[EXCERPTED TEXT]:
╔══

Nada Es Color De Rosa (Nothing's colored pink;Nothing's easy) is the fourth solo studio album by Mexican artist, Yuridia.

Album development
After a 2-year recording hiatus, Yurida returned to the studio to record this album. Most of the songs were composed by Julio Ramirez Eguia, member of Mexican band, Reik., Ettore Grenci, and Fernando Pantini. The album was recorded and mixed at Sonic Ranch Studios, El Paso (TX) and Hensons Studios, Los Angeles (CA).
Nada Es Color De Rosa was produced by Ettore Grenci and engineered / mixed by Fabrizio Simoncioni.

Promotion
As the release of the album neared, Yuridia went on a promotional tour which took her to cities within the Mexican region, as well as the United States. She also appeared on Spanish-speaking television shows, more noticeably, the show that helped launch her career, La Academia. The producer, Ettore Grenci, composed most of the songs, hand in hand with the singer, who is also the author of two songs on the album, "Un Paso Más" and "Todas Las Noches", a duet with the Italian group Sonohra. This album has sold 120,000 copies worldwide and has been certified Platinum + Gold. The first single, Irremediable, was the #5 Top Song in Mexico. The second single, Me Olvidarás, topped the Top 10 songs, peaking at #9. Contigo, the third single, was on the Top Monitor Latino, peaking at #12. Yuridia released No Me Preguntes Más as her fourth single, which has peaked at the Top Monitor Latino at #2.

╚══

[AIM A]: Retype the article on Nada Es Color De Rosa in full, word for word.

[TASK INPUT]:
╔══

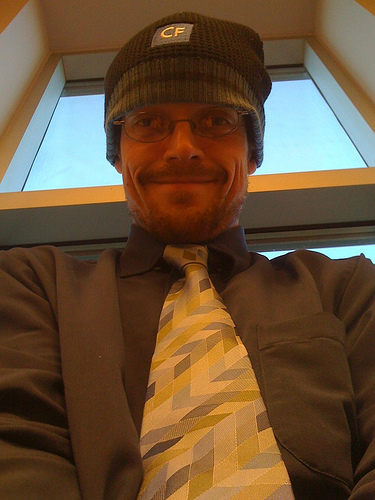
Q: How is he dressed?
A: In a suit.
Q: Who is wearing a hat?
A: Man.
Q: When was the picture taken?
A: Daytime.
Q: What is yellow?
A: Tie.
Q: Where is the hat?
A: On his head.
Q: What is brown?
A: Jacket.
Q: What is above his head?
A: Window.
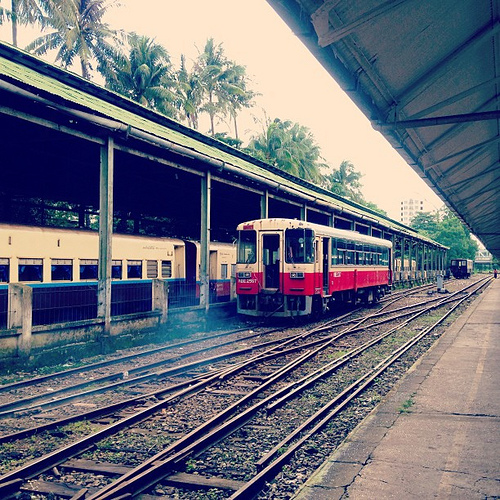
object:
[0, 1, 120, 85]
palm trees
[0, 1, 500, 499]
station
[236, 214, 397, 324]
trains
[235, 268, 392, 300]
pattern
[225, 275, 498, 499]
tracks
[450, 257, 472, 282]
car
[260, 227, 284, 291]
train door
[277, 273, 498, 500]
platform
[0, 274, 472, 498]
grass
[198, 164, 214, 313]
support beams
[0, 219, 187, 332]
train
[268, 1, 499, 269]
roofing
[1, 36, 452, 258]
roofing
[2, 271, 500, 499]
ground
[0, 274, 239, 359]
fence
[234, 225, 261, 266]
window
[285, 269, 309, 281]
light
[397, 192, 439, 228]
building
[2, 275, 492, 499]
gravel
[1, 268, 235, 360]
wood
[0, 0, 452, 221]
sky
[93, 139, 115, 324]
support beam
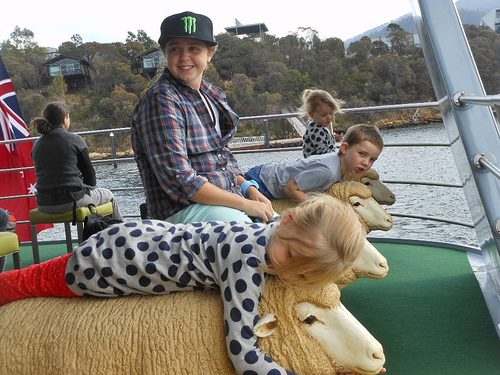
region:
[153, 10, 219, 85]
woman wearing black baseball cap with logo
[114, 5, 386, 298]
woman with three little kids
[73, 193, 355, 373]
blonde girl wearing polka dot shirt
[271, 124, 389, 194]
little boy wearing gray T shirt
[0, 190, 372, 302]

╚══

[AIM B]: In the listing, from the line with "[1, 268, 235, 360]" through the end of the listing, please change "region" to "area" and give those lines again with everything else unchanged, leaving out the pictures.

[EXPECTED ANSWER A]:
Nada Es Color De Rosa (Nothing's colored pink;Nothing's easy) is the fourth solo studio album by Mexican artist, Yuridia.

Album development
After a 2-year recording hiatus, Yurida returned to the studio to record this album. Most of the songs were composed by Julio Ramirez Eguia, member of Mexican band, Reik., Ettore Grenci, and Fernando Pantini. The album was recorded and mixed at Sonic Ranch Studios, El Paso (TX) and Hensons Studios, Los Angeles (CA).
Nada Es Color De Rosa was produced by Ettore Grenci and engineered / mixed by Fabrizio Simoncioni.

Promotion
As the release of the album neared, Yuridia went on a promotional tour which took her to cities within the Mexican region, as well as the United States. She also appeared on Spanish-speaking television shows, more noticeably, the show that helped launch her career, La Academia. The producer, Ettore Grenci, composed most of the songs, hand in hand with the singer, who is also the author of two songs on the album, "Un Paso Más" and "Todas Las Noches", a duet with the Italian group Sonohra. This album has sold 120,000 copies worldwide and has been certified Platinum + Gold. The first single, Irremediable, was the #5 Top Song in Mexico. The second single, Me Olvidarás, topped the Top 10 songs, peaking at #9. Contigo, the third single, was on the Top Monitor Latino, peaking at #12. Yuridia released No Me Preguntes Más as her fourth single, which has peaked at the Top Monitor Latino at #2.

[EXPECTED ANSWER B]:
[1, 268, 235, 360]
wood
[0, 0, 452, 221]
sky
[93, 139, 115, 324]
support beam
area:
[153, 10, 219, 85]
woman wearing black baseball cap with logo
[114, 5, 386, 298]
woman with three little kids
[73, 193, 355, 373]
blonde girl wearing polka dot shirt
[271, 124, 389, 194]
little boy wearing gray T shirt
[0, 190, 372, 302]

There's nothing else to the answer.